Takano and Nado (1993) describe the foreign language effect (FLE) which refers to a temporary decline in thinking by those who use a second language rather than their native language. They explain that when an individual is spoken to, in the second language, linguistic processing (not cognitive processing) is necessary for an appropriate response and to accommodate the processing thinking declines. With practice and increased proficiency, the decline diminishes (i.e., interpreters). Using German, Korean and English speakers, the researchers found that the FLE was larger when the discrepancy between the native and foreign languages was greater (e.g., German and Korean) and smaller when the differences between the native and foreign languages were smaller (e.g., German and English) (Takano & Nado, 1995).
Research examining the interaction between bilingual individuals’ first language and second language has shown that both languages have an influence on one another, and on cognitive functioning outside of language. For example, research on executive functions such as working memory, perception, and attentional and inhibitory control, has suggested that bilinguals have cognitive advantages over their monolingual peers (Marian & Shook, 2012).
Psychological and cultural research has identified differences among multilingual and bilingual speakers when speaking the foreign language. For example, Ervin (1964) found that English/French bilinguals demonstrated different characteristics and emotions when telling stories (based on Thematic Apperception Test) in English versus in French. Matsumoto and colleague (2008) found that Spanish and English-speaking Mexican bilinguals were more accurate in judging emotions in English but inferred greater intensity of subjective experience in the expresser in Spanish.

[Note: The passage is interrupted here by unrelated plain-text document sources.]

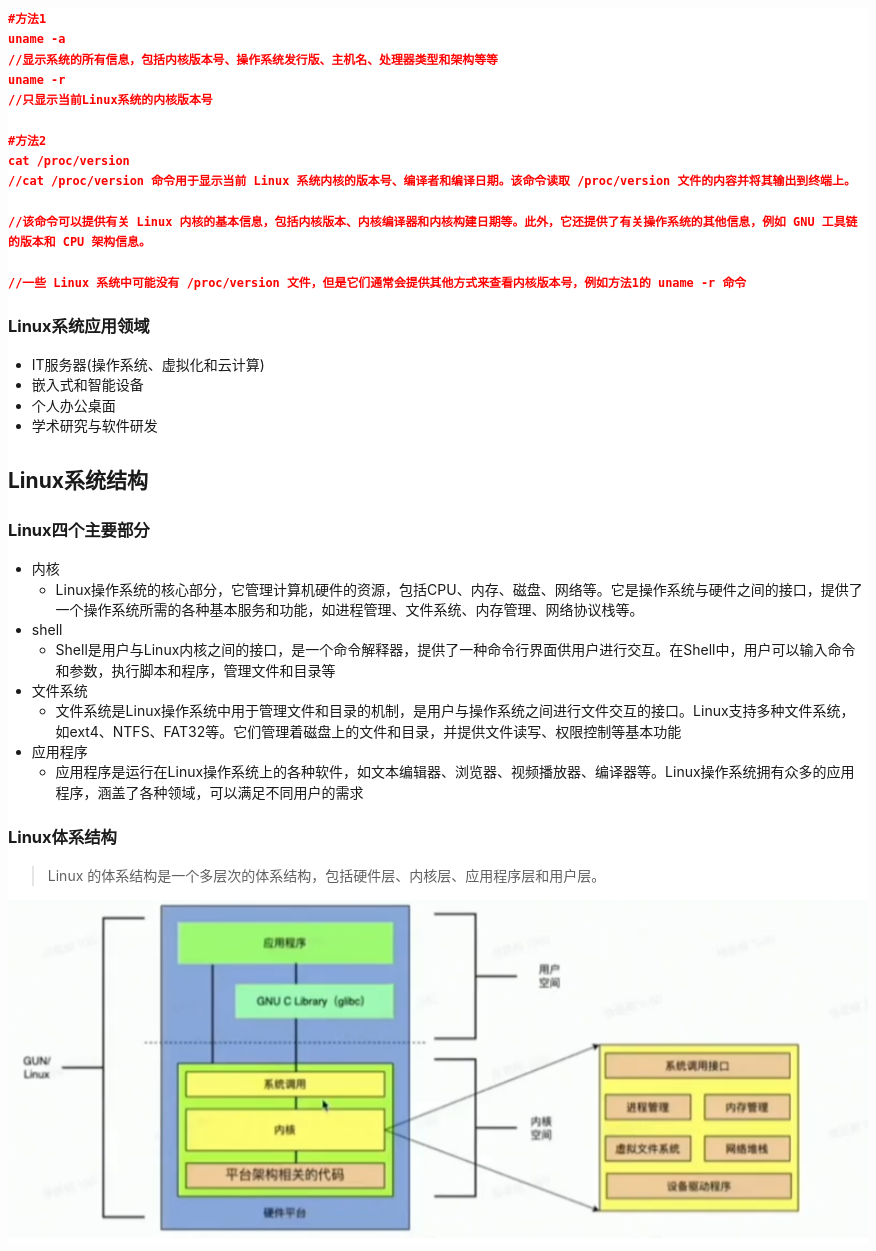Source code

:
 ```json
#方法1
uname -a
//显示系统的所有信息，包括内核版本号、操作系统发行版、主机名、处理器类型和架构等等
uname -r
//只显示当前Linux系统的内核版本号

#方法2
cat /proc/version
//cat /proc/version 命令用于显示当前 Linux 系统内核的版本号、编译者和编译日期。该命令读取 /proc/version 文件的内容并将其输出到终端上。

//该命令可以提供有关 Linux 内核的基本信息，包括内核版本、内核编译器和内核构建日期等。此外，它还提供了有关操作系统的其他信息，例如 GNU 工具链的版本和 CPU 架构信息。

//一些 Linux 系统中可能没有 /proc/version 文件，但是它们通常会提供其他方式来查看内核版本号，例如方法1的 uname -r 命令
```

### Linux系统应用领域

- IT服务器(操作系统、虚拟化和云计算)
- 嵌入式和智能设备
- 个人办公桌面
- 学术研究与软件研发

## Linux系统结构

### Linux四个主要部分

- 内核
  - Linux操作系统的核心部分，它管理计算机硬件的资源，包括CPU、内存、磁盘、网络等。它是操作系统与硬件之间的接口，提供了一个操作系统所需的各种基本服务和功能，如进程管理、文件系统、内存管理、网络协议栈等。
- shell
  - Shell是用户与Linux内核之间的接口，是一个命令解释器，提供了一种命令行界面供用户进行交互。在Shell中，用户可以输入命令和参数，执行脚本和程序，管理文件和目录等
- 文件系统
  - 文件系统是Linux操作系统中用于管理文件和目录的机制，是用户与操作系统之间进行文件交互的接口。Linux支持多种文件系统，如ext4、NTFS、FAT32等。它们管理着磁盘上的文件和目录，并提供文件读写、权限控制等基本功能
- 应用程序
  - 应用程序是运行在Linux操作系统上的各种软件，如文本编辑器、浏览器、视频播放器、编译器等。Linux操作系统拥有众多的应用程序，涵盖了各种领域，可以满足不同用户的需求

### Linux体系结构

> Linux 的体系结构是一个多层次的体系结构，包括硬件层、内核层、应用程序层和用户层。

![image-20230414131407958](.\byte-images\image-20230414131407958-1681470709086-21.png)
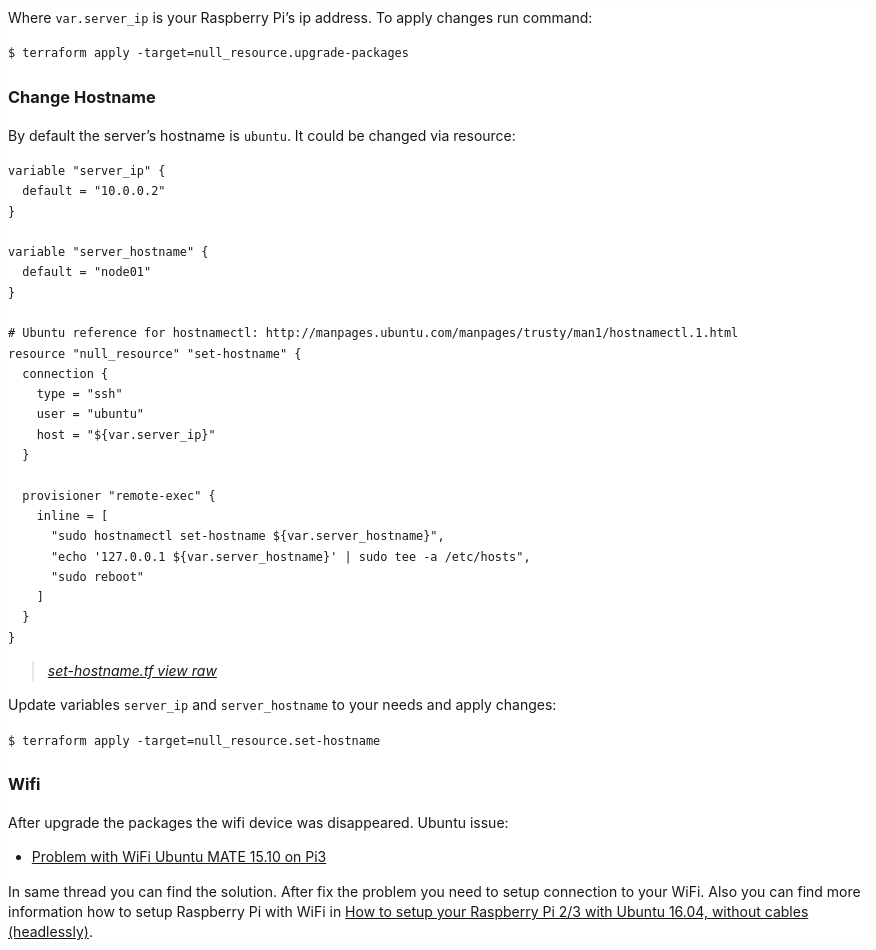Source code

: Where `var.server_ip` is your Raspberry Pi’s ip address. To apply changes run command:

```
$ terraform apply -target=null_resource.upgrade-packages
```

### Change Hostname

By default the server’s hostname is `ubuntu`. It could be changed via resource:

```
variable "server_ip" {
  default = "10.0.0.2"
}

variable "server_hostname" {
  default = "node01"
}

# Ubuntu reference for hostnamectl: http://manpages.ubuntu.com/manpages/trusty/man1/hostnamectl.1.html
resource "null_resource" "set-hostname" {
  connection {
    type = "ssh"
    user = "ubuntu"
    host = "${var.server_ip}"
  }

  provisioner "remote-exec" {
    inline = [
      "sudo hostnamectl set-hostname ${var.server_hostname}",
      "echo '127.0.0.1 ${var.server_hostname}' | sudo tee -a /etc/hosts",
      "sudo reboot"
    ]
  }
}

```
> *[set-hostname.tf view raw](https://gist.githubusercontent.com/miry/bf52ed5507b758a6d27762edea303992/raw/0b708553e2756abf98451b3267448e07b019bdf0/set-hostname.tf)*

Update variables `server_ip` and `server_hostname` to your needs and apply changes:

```
$ terraform apply -target=null_resource.set-hostname
```

### Wifi

After upgrade the packages the wifi device was disappeared. Ubuntu issue:

* [Problem with WiFi Ubuntu MATE 15.10 on Pi3](https://www.raspberrypi.org/forums/viewtopic.php?f=28&t=141834)

In same thread you can find the solution. After fix the problem you need to setup connection to your WiFi. Also you can find more information how to setup Raspberry Pi with WiFi in [How to setup your Raspberry Pi 2/3 with Ubuntu 16.04, without cables (headlessly)](https://medium.com/a-swift-misadventure/how-to-setup-your-raspberry-pi-2-3-with-ubuntu-16-04-without-cables-headlessly-9e3eaad32c01).
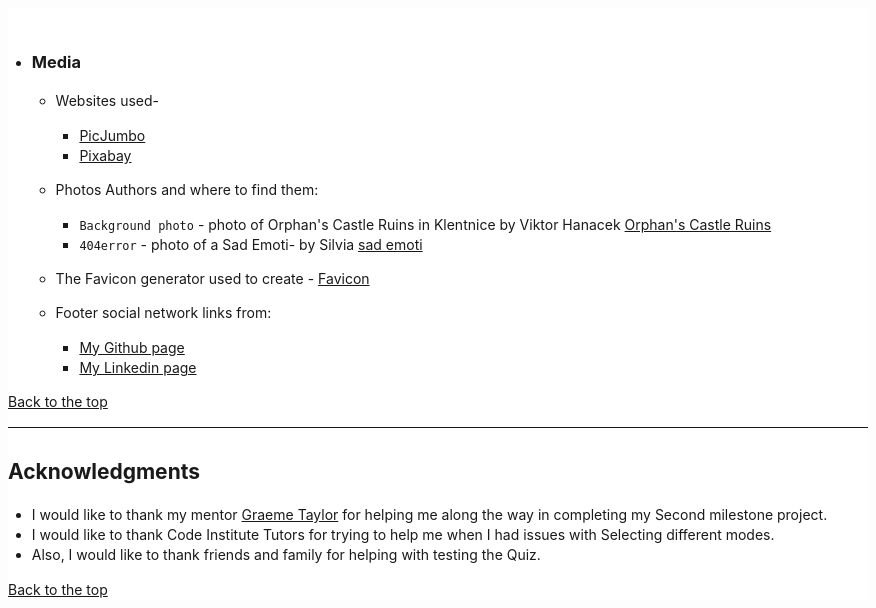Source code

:   <br>

- ### Media

  - Websites used-

    - [PicJumbo](https://picjumbo.com)
    - [Pixabay](https://pixabay.com)


  - Photos Authors and where to find them:

    - ```Background photo``` - photo of Orphan's Castle Ruins in Klentnice by Viktor Hanacek [Orphan's Castle Ruins](https://picjumbo.com/detail-of-the-orphans-castle-ruins-in-klentnice/)
    - ```404error``` - photo of a Sad Emoti- by Silvia [sad emoti](https://pixabay.com/illustrations/emotiguy-sad-thoughtful-face-1654859/)

  - The Favicon generator used to create - [Favicon](https://favicon.io/favicon-generator/)
  - Footer social network links from:
    - [My Github page](https://github.com/b1ndark)
    - [My Linkedin page](https://www.linkedin.com/in/vitor-de-oliveira-50076b268/)

[Back to the top](#history-quiz)

---

## Acknowledgments

- I would like to thank my mentor [Graeme Taylor](https://github.com/G-Taylor) for helping me along the way in completing my Second milestone project.
- I would like to thank Code Institute Tutors for trying to help me when I had issues with Selecting different modes.
- Also, I would like to thank friends and family for helping with testing the Quiz.

[Back to the top](#history-quiz)
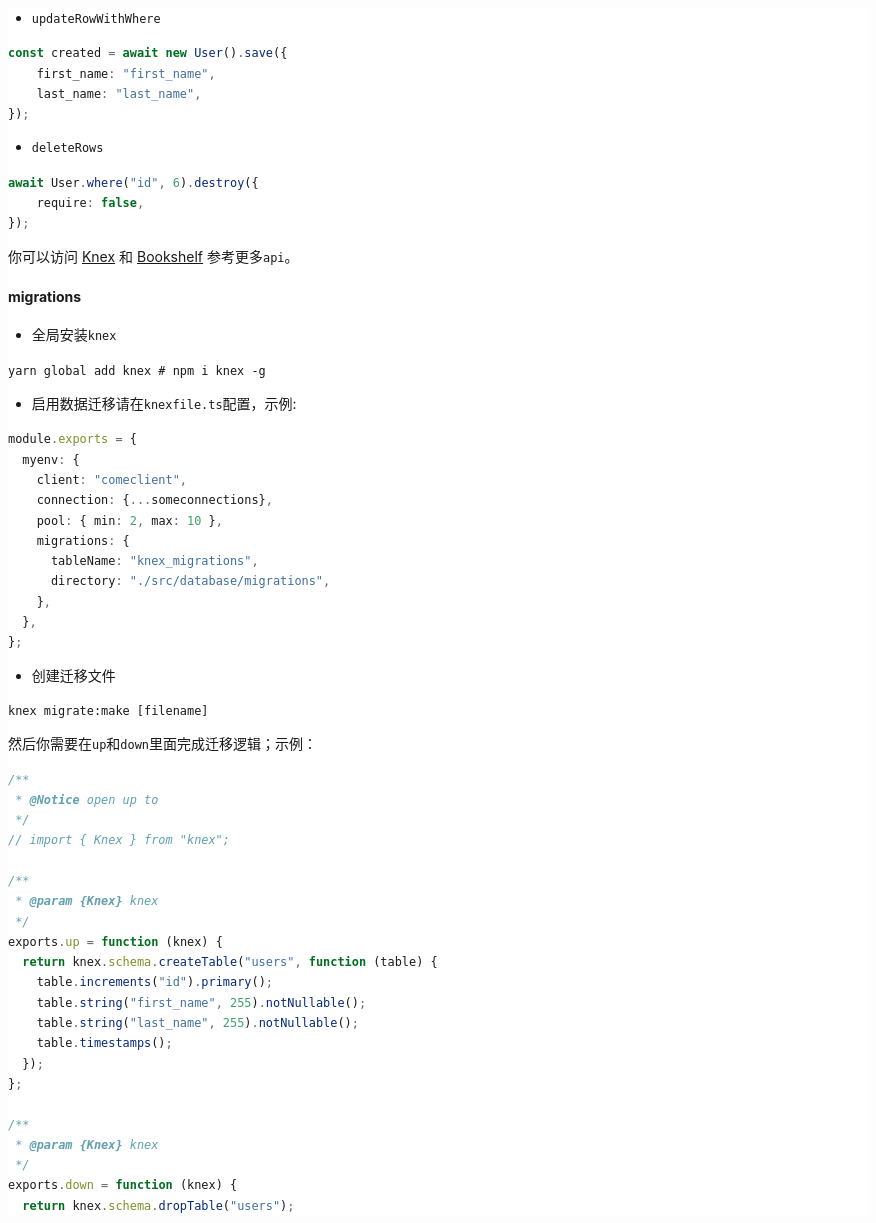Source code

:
 ```ts
```
- `updateRowWithWhere`
```ts
const created = await new User().save({
    first_name: "first_name",
    last_name: "last_name",
});
```
- `deleteRows`
```ts
await User.where("id", 6).destroy({
    require: false,
});
```

你可以访问 [Knex](https://knexjs.org/ "Knex") 和 [Bookshelf](https://bookshelfjs.org/ "bookshelf") 参考更多`api`。 

#### migrations

- 全局安装`knex`
```shell
yarn global add knex # npm i knex -g
```
- 启用数据迁移请在`knexfile.ts`配置，示例:
```ts
module.exports = {
  myenv: {
    client: "comeclient",
    connection: {...someconnections},
    pool: { min: 2, max: 10 },
    migrations: {
      tableName: "knex_migrations",
      directory: "./src/database/migrations",
    },
  },
};
```

- 创建迁移文件
```shell
knex migrate:make [filename]
```
然后你需要在`up`和`down`里面完成迁移逻辑；示例：
```ts
/**
 * @Notice open up to
 */
// import { Knex } from "knex";

/**
 * @param {Knex} knex
 */
exports.up = function (knex) {
  return knex.schema.createTable("users", function (table) {
    table.increments("id").primary();
    table.string("first_name", 255).notNullable();
    table.string("last_name", 255).notNullable();
    table.timestamps();
  });
};

/**
 * @param {Knex} knex
 */
exports.down = function (knex) {
  return knex.schema.dropTable("users");
```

Additionally, there appear to be age-related benefits for bilinguals. Speaking more than one language appears to help older adults reduce cognitive decline and some research has suggested that bilingual ability can delay the onset of Alzheimer’s disease (Marian & Shook, 2012). It should be noted that there is strong disagreement over how findings on cognitive benefits should be interpreted. Systematic reviews and meta-analyses of studies have found mixed evidence for cognitive advantages in healthy adults. Some have suggested that publication bias (only publishing studies that show positive cognitive benefits) has provided a distorted view of the evidence (Lenhonten, 2013). Though mixed, research results have found support for cognitive, psychological and cultural differences in the experiences of bilingual and multilingual individuals.